◆ Required task:
Please recast the lines below as a Markdown table with the columns "Row" and "Line," giving each line its own numbered row and leaving out blank lines and pictures.

——————

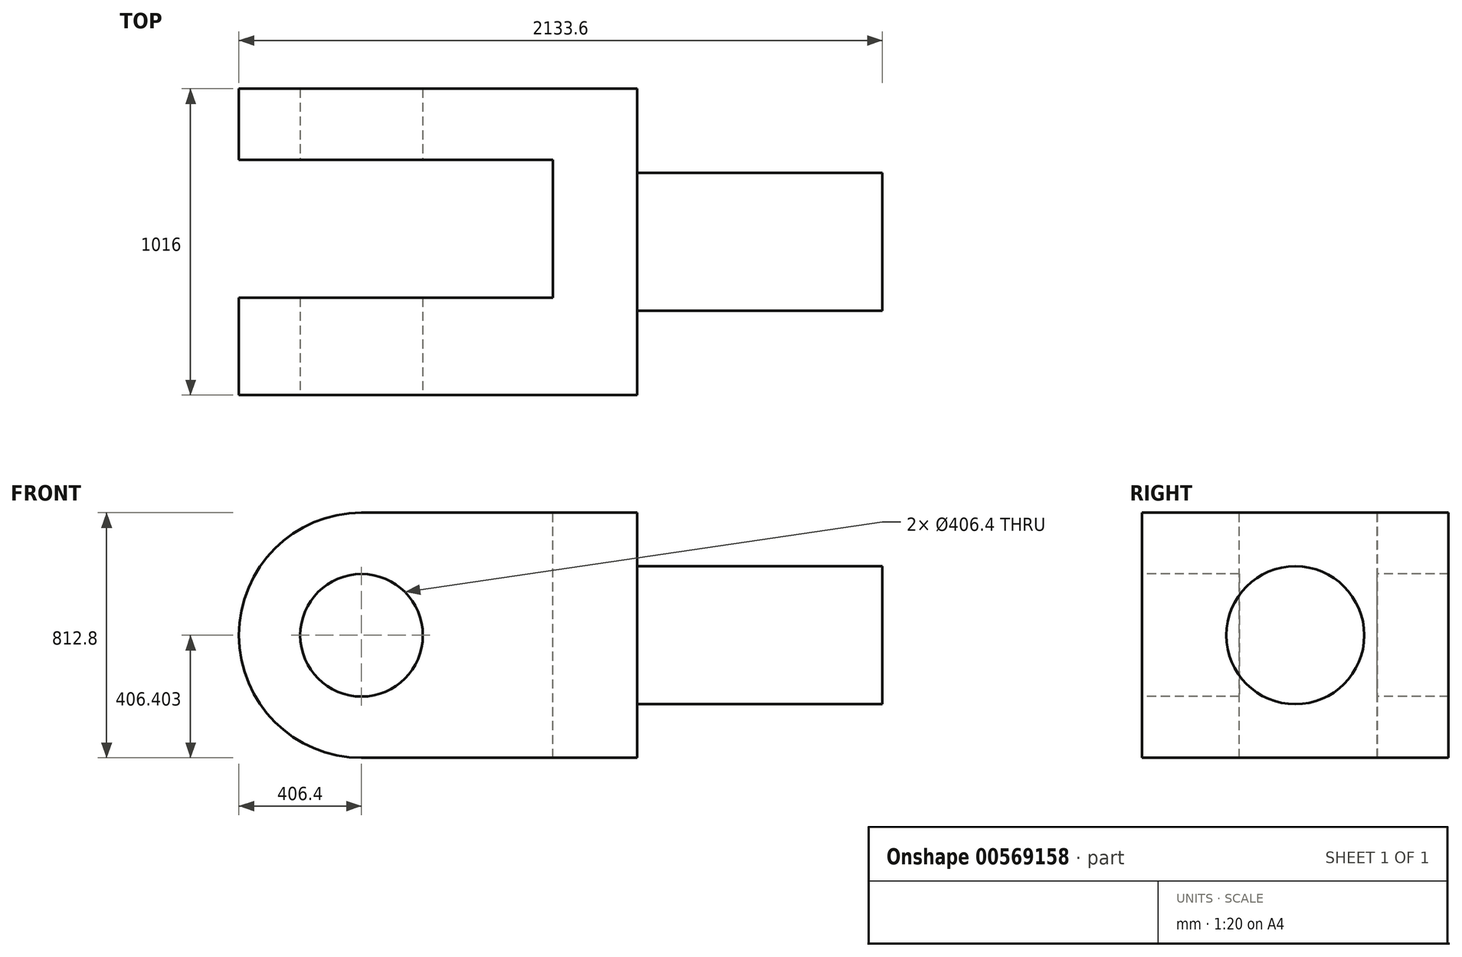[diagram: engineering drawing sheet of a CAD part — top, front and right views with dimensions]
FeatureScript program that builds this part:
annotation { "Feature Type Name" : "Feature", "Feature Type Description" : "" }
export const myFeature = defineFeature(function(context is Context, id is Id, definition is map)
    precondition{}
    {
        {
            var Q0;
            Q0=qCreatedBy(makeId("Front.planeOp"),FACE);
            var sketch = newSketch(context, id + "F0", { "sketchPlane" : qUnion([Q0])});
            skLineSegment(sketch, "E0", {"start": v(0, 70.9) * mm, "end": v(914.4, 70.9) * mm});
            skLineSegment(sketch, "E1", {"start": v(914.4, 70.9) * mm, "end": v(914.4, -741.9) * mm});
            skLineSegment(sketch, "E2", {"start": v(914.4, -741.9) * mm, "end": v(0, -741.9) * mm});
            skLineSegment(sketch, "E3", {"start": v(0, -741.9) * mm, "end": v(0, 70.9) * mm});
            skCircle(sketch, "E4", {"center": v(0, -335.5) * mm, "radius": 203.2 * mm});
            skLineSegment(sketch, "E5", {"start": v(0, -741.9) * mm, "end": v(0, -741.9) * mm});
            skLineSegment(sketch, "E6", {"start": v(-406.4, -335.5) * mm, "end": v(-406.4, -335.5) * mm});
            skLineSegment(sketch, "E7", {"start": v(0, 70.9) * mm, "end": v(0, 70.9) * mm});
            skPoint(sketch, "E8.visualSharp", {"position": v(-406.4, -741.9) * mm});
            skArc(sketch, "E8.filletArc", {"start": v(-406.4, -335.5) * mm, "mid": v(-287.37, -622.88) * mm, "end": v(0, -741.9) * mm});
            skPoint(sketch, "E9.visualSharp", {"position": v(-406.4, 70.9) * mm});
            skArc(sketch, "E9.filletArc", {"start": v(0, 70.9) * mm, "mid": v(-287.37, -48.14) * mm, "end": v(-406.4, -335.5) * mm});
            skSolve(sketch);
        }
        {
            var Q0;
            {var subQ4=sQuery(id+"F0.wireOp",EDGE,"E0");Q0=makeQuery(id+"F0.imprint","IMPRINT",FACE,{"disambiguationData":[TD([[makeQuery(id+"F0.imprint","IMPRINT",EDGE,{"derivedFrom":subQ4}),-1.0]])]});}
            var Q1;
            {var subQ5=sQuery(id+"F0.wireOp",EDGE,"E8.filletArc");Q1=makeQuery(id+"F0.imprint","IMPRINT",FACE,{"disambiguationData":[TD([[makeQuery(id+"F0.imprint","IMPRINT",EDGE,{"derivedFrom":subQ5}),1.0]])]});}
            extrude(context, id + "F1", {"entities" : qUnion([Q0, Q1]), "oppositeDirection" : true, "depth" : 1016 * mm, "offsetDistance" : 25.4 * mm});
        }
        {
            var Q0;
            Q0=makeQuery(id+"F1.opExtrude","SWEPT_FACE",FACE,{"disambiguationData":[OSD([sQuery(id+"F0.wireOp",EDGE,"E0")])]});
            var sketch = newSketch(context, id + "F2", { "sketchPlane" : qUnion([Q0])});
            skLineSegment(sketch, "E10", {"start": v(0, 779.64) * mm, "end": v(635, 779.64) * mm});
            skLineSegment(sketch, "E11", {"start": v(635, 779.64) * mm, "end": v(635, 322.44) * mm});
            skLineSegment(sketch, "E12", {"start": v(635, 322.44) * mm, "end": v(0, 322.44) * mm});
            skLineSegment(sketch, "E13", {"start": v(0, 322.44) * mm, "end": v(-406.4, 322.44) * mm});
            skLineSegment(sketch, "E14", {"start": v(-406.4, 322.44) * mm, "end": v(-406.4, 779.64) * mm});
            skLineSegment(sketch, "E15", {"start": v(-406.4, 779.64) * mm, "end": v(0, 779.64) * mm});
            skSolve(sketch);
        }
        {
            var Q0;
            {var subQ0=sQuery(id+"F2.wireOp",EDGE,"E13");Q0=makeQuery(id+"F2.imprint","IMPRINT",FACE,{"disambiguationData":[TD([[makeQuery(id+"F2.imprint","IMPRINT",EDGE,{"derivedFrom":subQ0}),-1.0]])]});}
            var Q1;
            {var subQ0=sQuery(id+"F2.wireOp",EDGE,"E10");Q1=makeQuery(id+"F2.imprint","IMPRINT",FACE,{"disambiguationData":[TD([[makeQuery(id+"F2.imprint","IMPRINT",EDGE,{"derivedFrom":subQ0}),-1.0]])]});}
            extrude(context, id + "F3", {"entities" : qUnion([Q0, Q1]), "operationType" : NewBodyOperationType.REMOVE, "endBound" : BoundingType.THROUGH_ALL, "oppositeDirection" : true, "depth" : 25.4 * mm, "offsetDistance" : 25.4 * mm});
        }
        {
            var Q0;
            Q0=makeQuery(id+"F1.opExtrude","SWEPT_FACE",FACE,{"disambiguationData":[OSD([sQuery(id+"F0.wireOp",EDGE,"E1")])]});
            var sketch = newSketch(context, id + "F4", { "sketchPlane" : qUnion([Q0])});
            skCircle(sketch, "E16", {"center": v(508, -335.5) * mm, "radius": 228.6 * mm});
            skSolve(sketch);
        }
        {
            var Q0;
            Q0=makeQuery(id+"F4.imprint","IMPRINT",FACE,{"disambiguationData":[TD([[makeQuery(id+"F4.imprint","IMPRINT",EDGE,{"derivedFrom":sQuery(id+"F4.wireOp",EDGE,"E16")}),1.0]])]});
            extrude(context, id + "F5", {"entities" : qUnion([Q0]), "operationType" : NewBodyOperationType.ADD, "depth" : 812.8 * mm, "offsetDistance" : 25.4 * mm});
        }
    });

——————

◆ Full solution:
| Row | Line |
|---|---|
| 1 | [diagram: engineering drawing sheet of a CAD part — top, front and right views with dimensions] |
| 2 | FeatureScript program that builds this part: |
| 3 | annotation { "Feature Type Name" : "Feature", "Feature Type Description" : "" } |
| 4 | export const myFeature = defineFeature(function(context is Context, id is Id, definition is map) |
| 5 |     precondition{} |
| 6 |     { |
| 7 |         { |
| 8 |             var Q0; |
| 9 |             Q0=qCreatedBy(makeId("Front.planeOp"),FACE); |
| 10 |             var sketch = newSketch(context, id + "F0", { "sketchPlane" : qUnion([Q0])}); |
| 11 |             skLineSegment(sketch, "E0", {"start": v(0, 70.9) * mm, "end": v(914.4, 70.9) * mm}); |
| 12 |             skLineSegment(sketch, "E1", {"start": v(914.4, 70.9) * mm, "end": v(914.4, -741.9) * mm}); |
| 13 |             skLineSegment(sketch, "E2", {"start": v(914.4, -741.9) * mm, "end": v(0, -741.9) * mm}); |
| 14 |             skLineSegment(sketch, "E3", {"start": v(0, -741.9) * mm, "end": v(0, 70.9) * mm}); |
| 15 |             skCircle(sketch, "E4", {"center": v(0, -335.5) * mm, "radius": 203.2 * mm}); |
| 16 |             skLineSegment(sketch, "E5", {"start": v(0, -741.9) * mm, "end": v(0, -741.9) * mm}); |
| 17 |             skLineSegment(sketch, "E6", {"start": v(-406.4, -335.5) * mm, "end": v(-406.4, -335.5) * mm}); |
| 18 |             skLineSegment(sketch, "E7", {"start": v(0, 70.9) * mm, "end": v(0, 70.9) * mm}); |
| 19 |             skPoint(sketch, "E8.visualSharp", {"position": v(-406.4, -741.9) * mm}); |
| 20 |             skArc(sketch, "E8.filletArc", {"start": v(-406.4, -335.5) * mm, "mid": v(-287.37, -622.88) * mm, "end": v(0, -741.9) * mm}); |
| 21 |             skPoint(sketch, "E9.visualSharp", {"position": v(-406.4, 70.9) * mm}); |
| 22 |             skArc(sketch, "E9.filletArc", {"start": v(0, 70.9) * mm, "mid": v(-287.37, -48.14) * mm, "end": v(-406.4, -335.5) * mm}); |
| 23 |             skSolve(sketch); |
| 24 |         } |
| 25 |         { |
| 26 |             var Q0; |
| 27 |             {var subQ4=sQuery(id+"F0.wireOp",EDGE,"E0");Q0=makeQuery(id+"F0.imprint","IMPRINT",FACE,{"disambiguationData":[TD([[makeQuery(id+"F0.imprint","IMPRINT",EDGE,{"derivedFrom":subQ4}),-1.0]])]});} |
| 28 |             var Q1; |
| 29 |             {var subQ5=sQuery(id+"F0.wireOp",EDGE,"E8.filletArc");Q1=makeQuery(id+"F0.imprint","IMPRINT",FACE,{"disambiguationData":[TD([[makeQuery(id+"F0.imprint","IMPRINT",EDGE,{"derivedFrom":subQ5}),1.0]])]});} |
| 30 |             extrude(context, id + "F1", {"entities" : qUnion([Q0, Q1]), "oppositeDirection" : true, "depth" : 1016 * mm, "offsetDistance" : 25.4 * mm}); |
| 31 |         } |
| 32 |         { |
| 33 |             var Q0; |
| 34 |             Q0=makeQuery(id+"F1.opExtrude","SWEPT_FACE",FACE,{"disambiguationData":[OSD([sQuery(id+"F0.wireOp",EDGE,"E0")])]}); |
| 35 |             var sketch = newSketch(context, id + "F2", { "sketchPlane" : qUnion([Q0])}); |
| 36 |             skLineSegment(sketch, "E10", {"start": v(0, 779.64) * mm, "end": v(635, 779.64) * mm}); |
| 37 |             skLineSegment(sketch, "E11", {"start": v(635, 779.64) * mm, "end": v(635, 322.44) * mm}); |
| 38 |             skLineSegment(sketch, "E12", {"start": v(635, 322.44) * mm, "end": v(0, 322.44) * mm}); |
| 39 |             skLineSegment(sketch, "E13", {"start": v(0, 322.44) * mm, "end": v(-406.4, 322.44) * mm}); |
| 40 |             skLineSegment(sketch, "E14", {"start": v(-406.4, 322.44) * mm, "end": v(-406.4, 779.64) * mm}); |
| 41 |             skLineSegment(sketch, "E15", {"start": v(-406.4, 779.64) * mm, "end": v(0, 779.64) * mm}); |
| 42 |             skSolve(sketch); |
| 43 |         } |
| 44 |         { |
| 45 |             var Q0; |
| 46 |             {var subQ0=sQuery(id+"F2.wireOp",EDGE,"E13");Q0=makeQuery(id+"F2.imprint","IMPRINT",FACE,{"disambiguationData":[TD([[makeQuery(id+"F2.imprint","IMPRINT",EDGE,{"derivedFrom":subQ0}),-1.0]])]});} |
| 47 |             var Q1; |
| 48 |             {var subQ0=sQuery(id+"F2.wireOp",EDGE,"E10");Q1=makeQuery(id+"F2.imprint","IMPRINT",FACE,{"disambiguationData":[TD([[makeQuery(id+"F2.imprint","IMPRINT",EDGE,{"derivedFrom":subQ0}),-1.0]])]});} |
| 49 |             extrude(context, id + "F3", {"entities" : qUnion([Q0, Q1]), "operationType" : NewBodyOperationType.REMOVE, "endBound" : BoundingType.THROUGH_ALL, "oppositeDirection" : true, "depth" : 25.4 * mm, "offsetDistance" : 25.4 * mm}); |
| 50 |         } |
| 51 |         { |
| 52 |             var Q0; |
| 53 |             Q0=makeQuery(id+"F1.opExtrude","SWEPT_FACE",FACE,{"disambiguationData":[OSD([sQuery(id+"F0.wireOp",EDGE,"E1")])]}); |
| 54 |             var sketch = newSketch(context, id + "F4", { "sketchPlane" : qUnion([Q0])}); |
| 55 |             skCircle(sketch, "E16", {"center": v(508, -335.5) * mm, "radius": 228.6 * mm}); |
| 56 |             skSolve(sketch); |
| 57 |         } |
| 58 |         { |
| 59 |             var Q0; |
| 60 |             Q0=makeQuery(id+"F4.imprint","IMPRINT",FACE,{"disambiguationData":[TD([[makeQuery(id+"F4.imprint","IMPRINT",EDGE,{"derivedFrom":sQuery(id+"F4.wireOp",EDGE,"E16")}),1.0]])]}); |
| 61 |             extrude(context, id + "F5", {"entities" : qUnion([Q0]), "operationType" : NewBodyOperationType.ADD, "depth" : 812.8 * mm, "offsetDistance" : 25.4 * mm}); |
| 62 |         } |
| 63 |     }); |